Something was gnawing on John Lynch's stomach lining like an overcaffeinated rat.

Forced out of the NFL after 15 years as a legendary safety, he'd just watched his old team, the Broncos, beat San Diego in a 39-38 molar-grinder. Now he looked like a man in a giant blender.

He got up, paced around, went into his bedroom, paced around, went into his walk-in closet and stared a hole in his shoes. His 7-year-old daughter, Lindsay, wandered in and said, "What's wrong, Daddy?"

Lynch said, "Nothing, honey. It's just—Daddy's kind of struggling with not playing football anymore."

"So play," Lindsay said.

"Well, I want to. But on the other hand, it's probably time to stop. I don't know. It's complicated."

Lindsay looked at him for a moment then said, "Oh, Daddy. Now you're starting to sound like Brett Favre."

Everybody's a critic. But how would you like to be 37 and suddenly forced to stop doing the one thing you love more than any other?

On one hand, it's wonderful. Lynch took his first piano lesson the other day. He's finally eating ice cream. He's watching every possible football game on TiVo. He's volunteering at his kids' school. The other moms even invited him on one of their hikes. "I had no idea Colorado was this beautiful in the fall."

On the other hand, sometimes he feels as lost as one sock. He was not ready for his happily-ever-after just yet. The Broncos asked him to take a pay cut and a play cut this season after four straight years as a captain and Pro Bowler. Disappointed, he bolted for the Patriots, had eight tackles in their last preseason game and was released anyway. Mortal-lock Hall of Famer. Cut.

So, like it or not, Lynch suddenly has a whole new life. The other day, he got a $743 Qwest cell phone bill. "I haven't had to pay for cell phones since … they were invented!" Qwest also mentioned that he wouldn't be getting his yearly fat endorsement fee either. The new cars he got free every 3,000 miles are down the road too. The weekly free $2,500 suit deal he got from Saks for his TV show? No show, no suit.

Lynch boxes now to satisfy his urge to hit things. But he misses the games, the locker room, the needling. The other day, he was kidding his 5-year-old daughter, Lilly, about liking a boy when his wife, Linda, cleared her throat loudly. "What are you doing?" she whispered. "You can't tease girls! If you do, they'll never tell you anything!"

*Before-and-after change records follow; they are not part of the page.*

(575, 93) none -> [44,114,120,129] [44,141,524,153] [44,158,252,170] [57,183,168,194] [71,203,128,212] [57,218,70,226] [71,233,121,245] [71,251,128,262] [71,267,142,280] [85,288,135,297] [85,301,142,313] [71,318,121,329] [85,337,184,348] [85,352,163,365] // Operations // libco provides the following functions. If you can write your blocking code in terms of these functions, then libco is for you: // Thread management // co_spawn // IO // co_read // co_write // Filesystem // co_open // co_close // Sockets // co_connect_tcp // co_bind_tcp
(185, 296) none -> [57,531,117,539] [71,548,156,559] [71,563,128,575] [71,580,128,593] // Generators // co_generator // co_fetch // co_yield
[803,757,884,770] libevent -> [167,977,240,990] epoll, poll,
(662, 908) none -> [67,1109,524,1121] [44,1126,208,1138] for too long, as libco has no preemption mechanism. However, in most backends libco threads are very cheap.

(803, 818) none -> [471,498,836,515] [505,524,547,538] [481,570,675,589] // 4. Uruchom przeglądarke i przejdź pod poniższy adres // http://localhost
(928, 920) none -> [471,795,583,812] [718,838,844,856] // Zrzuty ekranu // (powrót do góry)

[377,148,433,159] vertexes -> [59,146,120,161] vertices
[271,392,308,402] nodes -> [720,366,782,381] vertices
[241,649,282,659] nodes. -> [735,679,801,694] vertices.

He's like a visitor from the planet Zathura. One recent Sunday he visited the team he won a Super Bowl with, the Bucs. He stopped by owner Malcolm Glazer's box, and his eyes went the size of Frisbees. "It was four boxes wide! Couches, 20 TVs, a guy making sushi, people pouring wine! I had no idea! For years, I thought they actually watched every play!"

At the game he ran into Tiger Woods, who asked him, bluntly, "So which was it that made you quit, mind or body?" Lynch scratched his head and said, "Neither!" Lynch didn't quit football. It quit him.

He's learning life all over. For 15 years, his fall and winter days were mapped out: 6:30 a.m.—weight room; 8 a.m.—position meeting; 9 a.m.—full team meeting. "Now I drop off the kids, come home and I'm like, What do I do all day?" Worse, that built-in excuse he had when people called him to do stuff he didn't want to do?

"Sorry, I can't. Got a game coming up." All gone.

Then again, "I've never seen Wrigley Field or Fenway or Augusta," Lynch says. "Now I have time." He's never been to continental Europe. Never seen Africa or Australia. He aims to do that. Wants to do a triathlon. Wants to write a book—soon as he learns to type. Lynch is so nice and humble and funny that TV networks are after him, so he's investigating that. He's pumping up his charity work, which was already heavy. He's at all of his 9-year-old son Jake's football games and daughters' swimming meets and plays.

Still, you sit with him and it's like he's double-parked. Or he's sitting on a walnut. Which is why if some team calls he'll probably go. After all, a certain wildly indecisive 39-year-old QB threw 6 TDs the other day. "I told myself I wouldn't be that guy," Lynch says. "You know, the guy who just won't take the elegant way out? But guys like me and Brett, we don't want out. So what do you do then?"

Me, I'd play football. Piano recitals are hell.